Learning the piece first required finding tonal textures with which to tune one of the patches that would suit the overall feel, as it quickly became clear that I was not going to be able to mimic the original sound convincingly. That was a chore extensive enough that I’ve probably forgotten how much time and effort went into it.
Breaking down the precise timing for performance proved to be painstaking as well – frustrating already for my having had to choose a simple tonic or dominant note for each of the chords, with the occasional pitch shift accompaniment chosen more for the effect it had on the overall tone rather than authenticity – but satisfying as the process began to render results.
What I hadn’t counted on, however, was that it would destroy, for me, the depth of allure of the original composition, which like many of my favorites was rooted in its being alien. If it was mysterious to analyze prior to my dissecting it, once I’d gotten so far as to manage from memory the ability to trigger the notes in sequence and with proper timing of attack, sustain, and decay, I wasn’t anymore able to hear the original the same way. The mystery was gone.
Not that I thought I had brought about anything nearly as lovely. It’s had its moments, sure, but when you play out with as many variations as I have over the decade-plus since I acquired it… well, like the broken clock twice the Earth rotation ::: bound to be sublime a couple of times, and close a few times beyond that. Still, if you touch your ear to it, you can tell it’s not ticking.
And I did get round to recording it for posterity last year when I saw that a group in New York had done a 30-year tribute (one year early). But my result was less than I had anticipated even, which wasn’t a great deal besides.
Besides that, what I had learned to play & since forgotten had drifted so far from what it was based on, I’ve wanted since then to begin again.
So, I figured I’d give the original structure and tuning another go on the occasion of the official 30th anniversary of the release of the album on which it appears, Apollo: Atmospheres & Soundtracks.
I listened to the recording again. One upside to not having heard it for so long (save for when ignoring its crass usage in other media) is that the lustrous swelling returned to trigger something. You can never go back, but this was close. I was hearing enough of a departure from what I had gotten used to performing that the essence of the mystery crept through a crevice in my memory bank, back through the crust, to an older version of my sense memory.
Or I just forgot a lot of shit.
Something interesting that I don’t recall having considered: How it begins and ends on the album defines its obscurity. More specifically, the segment of the phrase that begins the piece on the recording, because it’s faded in, begins only the creation of a shape one cannot identify – or, in this case, sets the tone for what ends up as that which sounds to me like formless symmetry. And that’s precisely how An Ending hit me: a shapeless repetition that could go on forever if it didn’t happen a few times and then fade out again.

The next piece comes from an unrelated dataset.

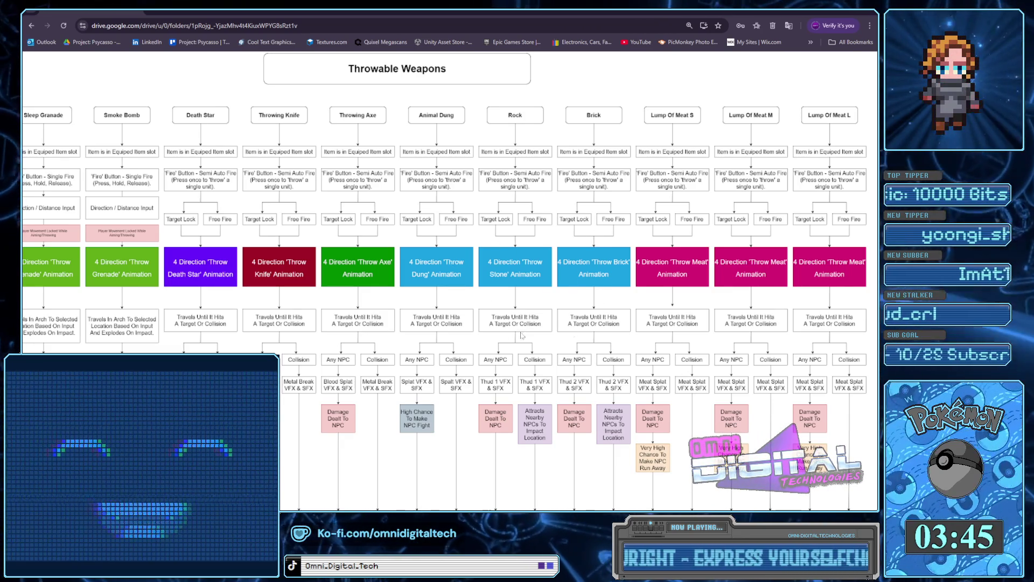
pyautogui.moveTo(806, 154)
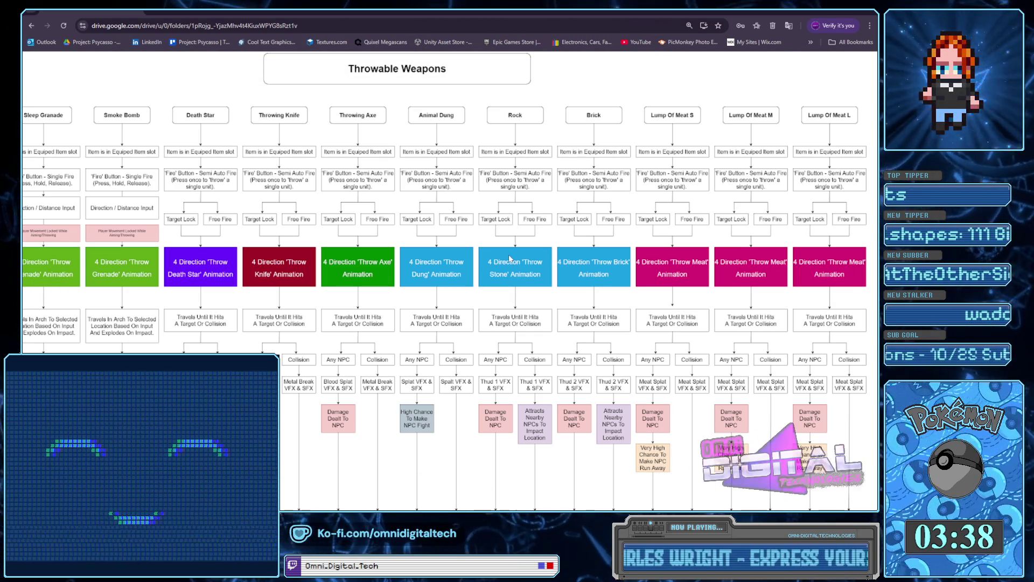
pyautogui.scroll(-3, 491, 235)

Though I’d wished that Eno would do more longer tracks like the ones featured on the albums Discreet Music, Music for Airports, Thursday Afternoon, and Neroli (and quite contrary to many of the tidbits on Music for Films), the studio-fade was made for a composition like An Ending.

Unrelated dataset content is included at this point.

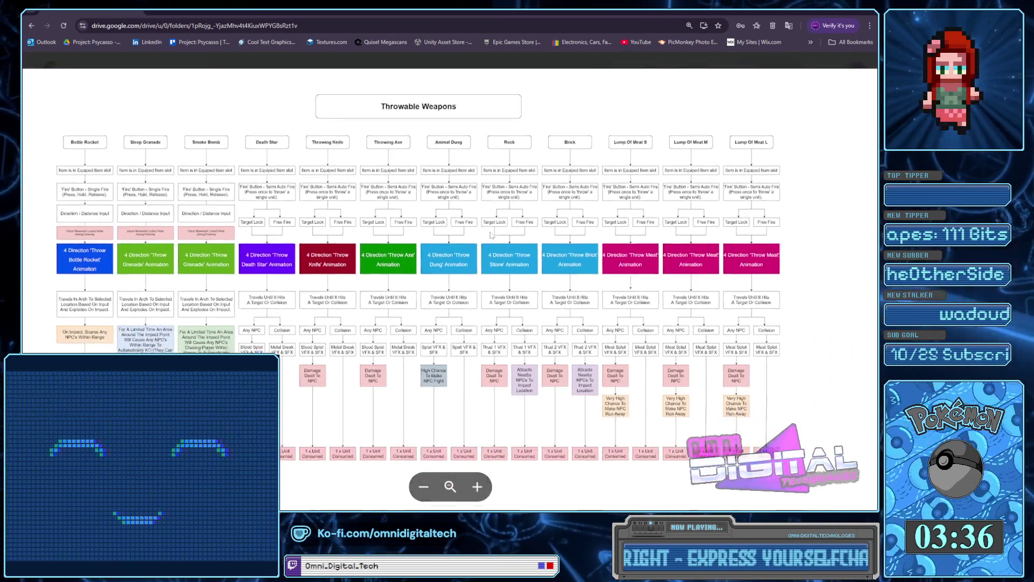
pyautogui.moveTo(398, 205); pyautogui.dragTo(422, 209)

Naturally it’s possible with today’s technology for a listener to edit the recorded track on the album to fit endless repeat (on one’s home computer or what have you) but as it is, the fade-in and fade-out make the composition virtually eternal – without beginning or end.
(The Big Ship from Another Green World, on the other hand, sails right on by making you wonder where it went and when it’s coming back.)

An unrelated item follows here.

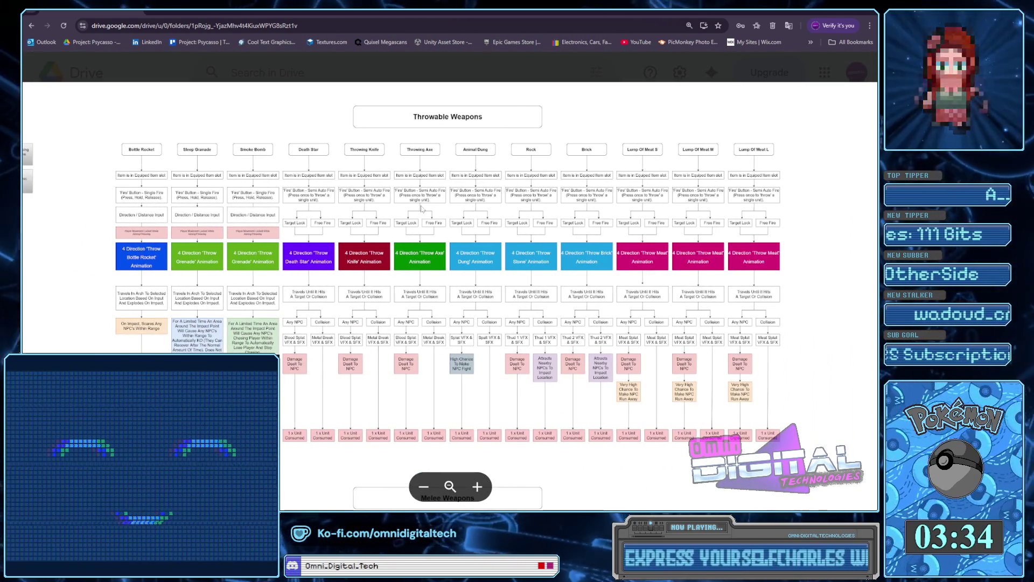
pyautogui.scroll(3, 422, 209)
pyautogui.scroll(-1, 422, 209)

But if you just start playing it at a certain spot in nearly full voice – the way I’d been doing it live – the entire piece takes on an inescapable shape & feel, based solely on that factor. And I almost always jumped right in with the phrase landing at the most frequently occurring pitch (transposed for my purposes to -1400 cents), which establishes a linear feeling, leaning in an identifiable direction, no-less, that’s nothing like what it should be in its purest form.
I have not corrected that here and, less-over, have forgone the usual backdrop of delay or bed of effect that has often colored my concert renditions. And my tone is still nowhere near as auroral, but I hope some of the sensibility remains. At any rate, to me, Eno’s sounds magical again.